Given instruction -> Rewrite the material below with "scientific name" swapped for "binomial name" everywhere it occurs, keeping every other line the same.

A block of data
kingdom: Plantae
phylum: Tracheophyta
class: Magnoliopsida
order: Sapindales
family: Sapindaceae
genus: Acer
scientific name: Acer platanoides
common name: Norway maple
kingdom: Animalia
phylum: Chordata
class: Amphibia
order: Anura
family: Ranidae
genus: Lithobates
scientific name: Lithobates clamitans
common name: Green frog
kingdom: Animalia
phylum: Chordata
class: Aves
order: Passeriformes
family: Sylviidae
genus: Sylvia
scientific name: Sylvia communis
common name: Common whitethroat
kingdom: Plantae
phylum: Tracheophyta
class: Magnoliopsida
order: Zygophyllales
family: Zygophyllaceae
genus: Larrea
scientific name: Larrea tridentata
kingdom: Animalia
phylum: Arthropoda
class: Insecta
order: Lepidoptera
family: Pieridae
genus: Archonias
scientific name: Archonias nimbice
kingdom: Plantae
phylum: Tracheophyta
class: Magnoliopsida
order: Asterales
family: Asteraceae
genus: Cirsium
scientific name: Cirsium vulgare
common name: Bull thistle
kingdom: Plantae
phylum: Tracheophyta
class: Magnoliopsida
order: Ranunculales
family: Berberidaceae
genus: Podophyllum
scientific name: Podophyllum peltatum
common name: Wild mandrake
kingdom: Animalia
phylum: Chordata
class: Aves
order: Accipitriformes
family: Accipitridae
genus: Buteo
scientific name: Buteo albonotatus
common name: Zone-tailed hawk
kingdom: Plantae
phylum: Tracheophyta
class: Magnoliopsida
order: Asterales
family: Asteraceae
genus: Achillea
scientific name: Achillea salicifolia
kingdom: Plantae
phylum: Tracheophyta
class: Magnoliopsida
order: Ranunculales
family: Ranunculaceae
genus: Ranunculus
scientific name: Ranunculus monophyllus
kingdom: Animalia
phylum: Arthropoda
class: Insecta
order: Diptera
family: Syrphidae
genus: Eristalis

Problem solution ->
kingdom: Plantae
phylum: Tracheophyta
class: Magnoliopsida
order: Sapindales
family: Sapindaceae
genus: Acer
binomial name: Acer platanoides
common name: Norway maple
kingdom: Animalia
phylum: Chordata
class: Amphibia
order: Anura
family: Ranidae
genus: Lithobates
binomial name: Lithobates clamitans
common name: Green frog
kingdom: Animalia
phylum: Chordata
class: Aves
order: Passeriformes
family: Sylviidae
genus: Sylvia
binomial name: Sylvia communis
common name: Common whitethroat
kingdom: Plantae
phylum: Tracheophyta
class: Magnoliopsida
order: Zygophyllales
family: Zygophyllaceae
genus: Larrea
binomial name: Larrea tridentata
kingdom: Animalia
phylum: Arthropoda
class: Insecta
order: Lepidoptera
family: Pieridae
genus: Archonias
binomial name: Archonias nimbice
kingdom: Plantae
phylum: Tracheophyta
class: Magnoliopsida
order: Asterales
family: Asteraceae
genus: Cirsium
binomial name: Cirsium vulgare
common name: Bull thistle
kingdom: Plantae
phylum: Tracheophyta
class: Magnoliopsida
order: Ranunculales
family: Berberidaceae
genus: Podophyllum
binomial name: Podophyllum peltatum
common name: Wild mandrake
kingdom: Animalia
phylum: Chordata
class: Aves
order: Accipitriformes
family: Accipitridae
genus: Buteo
binomial name: Buteo albonotatus
common name: Zone-tailed hawk
kingdom: Plantae
phylum: Tracheophyta
class: Magnoliopsida
order: Asterales
family: Asteraceae
genus: Achillea
binomial name: Achillea salicifolia
kingdom: Plantae
phylum: Tracheophyta
class: Magnoliopsida
order: Ranunculales
family: Ranunculaceae
genus: Ranunculus
binomial name: Ranunculus monophyllus
kingdom: Animalia
phylum: Arthropoda
class: Insecta
order: Diptera
family: Syrphidae
genus: Eristalis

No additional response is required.